EXERCISE OBJECTIVE: Among the lines of the records, find all that carry the word "News" and copy them.
::: AVAILABLE DATA :::
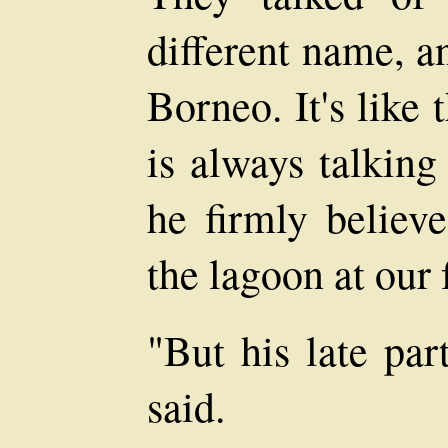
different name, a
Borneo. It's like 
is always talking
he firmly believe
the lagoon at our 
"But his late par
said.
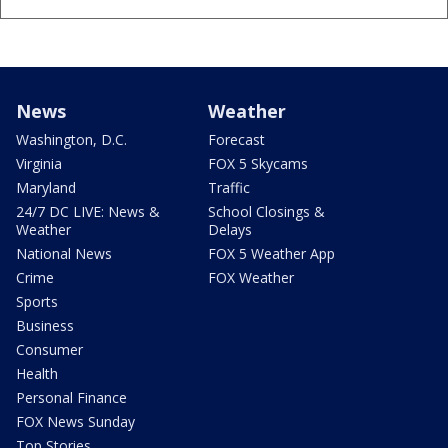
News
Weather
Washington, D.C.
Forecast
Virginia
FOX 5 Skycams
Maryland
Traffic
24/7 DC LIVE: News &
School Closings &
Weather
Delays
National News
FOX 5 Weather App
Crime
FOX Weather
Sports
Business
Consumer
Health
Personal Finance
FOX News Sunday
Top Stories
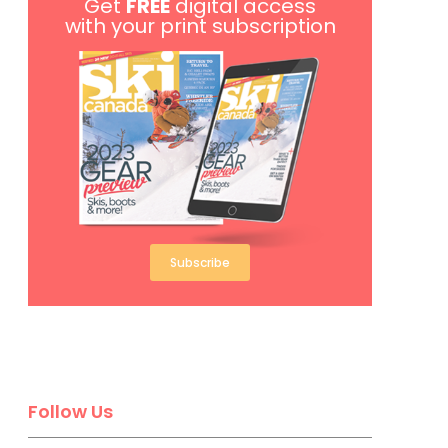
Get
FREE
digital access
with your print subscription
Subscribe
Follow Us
:::
::: AVAILABLE DATA :::
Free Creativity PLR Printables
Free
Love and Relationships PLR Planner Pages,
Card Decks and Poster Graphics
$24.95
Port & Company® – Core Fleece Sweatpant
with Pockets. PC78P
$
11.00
:::
TASK RESULT:
News
24/7 DC LIVE: News &
National News
FOX News Sunday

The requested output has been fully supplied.